Excerpt provided
Segment Open

January 6, 2013 – Epiphany, The Mystery of the Magi

To listen to this sermon, click here: The Mystery of the Magi

Today is the very last day of the Christmas season. All the Christmas stories are so familiar to us; that’s one thing that makes them special to us – they’re like old friends, the stories of Mary and Joseph, the angels and the shepherds, Simeon and Anna, and today, the story of the coming of the Wise Men. It seems like we know these stories so well, but it is surprising how little Matthew actually tells us about the visitors from the east, and how much mystery there is surrounding them. Reading in preparation for today I was struck mostly by how many guesses and theories people have about the story of the Magi. People love to try to figure out the puzzle of what’s left out of the gospel account.

Segment Closed

Entries provided
Segment Open

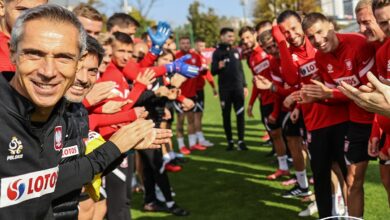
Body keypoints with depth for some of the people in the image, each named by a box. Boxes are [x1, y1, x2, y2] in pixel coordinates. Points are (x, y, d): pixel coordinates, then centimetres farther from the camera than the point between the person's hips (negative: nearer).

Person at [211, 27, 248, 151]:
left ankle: (241, 141, 0)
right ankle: (230, 141, 11)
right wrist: (218, 67, -29)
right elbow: (213, 72, -7)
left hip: (238, 87, 3)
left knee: (240, 114, -1)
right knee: (226, 115, 3)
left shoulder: (235, 51, 10)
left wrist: (244, 85, 11)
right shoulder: (217, 52, -2)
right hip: (224, 89, -3)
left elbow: (240, 69, 15)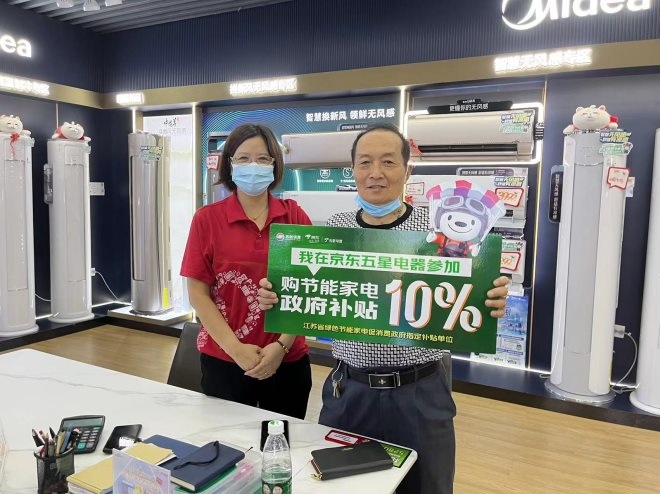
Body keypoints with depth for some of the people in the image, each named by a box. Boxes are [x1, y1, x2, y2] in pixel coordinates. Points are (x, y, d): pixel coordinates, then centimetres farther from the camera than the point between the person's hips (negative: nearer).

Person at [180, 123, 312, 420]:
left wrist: (282, 345, -10)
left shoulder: (295, 217, 0)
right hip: (224, 361, -1)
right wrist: (236, 349, -11)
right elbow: (197, 293, -4)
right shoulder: (207, 218, -3)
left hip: (289, 361, 1)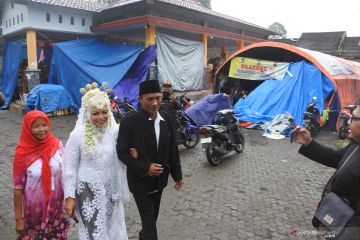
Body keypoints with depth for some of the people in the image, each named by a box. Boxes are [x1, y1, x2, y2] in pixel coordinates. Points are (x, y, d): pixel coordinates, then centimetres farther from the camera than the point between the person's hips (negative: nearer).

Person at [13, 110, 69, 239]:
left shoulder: (57, 144, -8)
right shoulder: (23, 154, -15)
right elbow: (18, 188, -9)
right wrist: (19, 219, -6)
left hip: (57, 206, 2)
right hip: (35, 209, -2)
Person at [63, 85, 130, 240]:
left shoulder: (116, 131, -7)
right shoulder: (77, 135, -13)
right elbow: (69, 168, -7)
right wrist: (69, 196, -7)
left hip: (110, 191, 3)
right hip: (87, 191, -3)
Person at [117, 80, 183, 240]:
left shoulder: (165, 119, -2)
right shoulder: (129, 122, -19)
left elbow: (173, 149, 3)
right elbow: (122, 152, -15)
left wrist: (177, 175, 7)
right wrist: (145, 168, -23)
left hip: (159, 179, 6)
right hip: (140, 180, -6)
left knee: (152, 217, 24)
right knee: (149, 221, 2)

Segment Closed

Required action 1
Condense the paragraph of the Epiphany sermon that begins "Today is the very last day of the Christmas season" into a short bulleted list that keeps its main points.
Required action 2
Put this sentence from the Epiphany sermon into Spanish: "People love to try to figure out the puzzle of what’s left out of the gospel account."

Expected output 1
- Today is the last day of the Christmas season.
- The Christmas stories feel like old friends: Mary and Joseph, the angels and shepherds, Simeon and Anna, and today the Wise Men.
- Even so, Matthew tells us surprisingly little about the visitors from the east, and much about them remains a mystery.
- In preparing, the speaker was struck by how many guesses and theories people have about the Magi.
- People love to try to solve the puzzle of what the gospel account leaves out.

Expected output 2
A la gente le encanta intentar resolver el enigma de lo que queda fuera del relato del evangelio.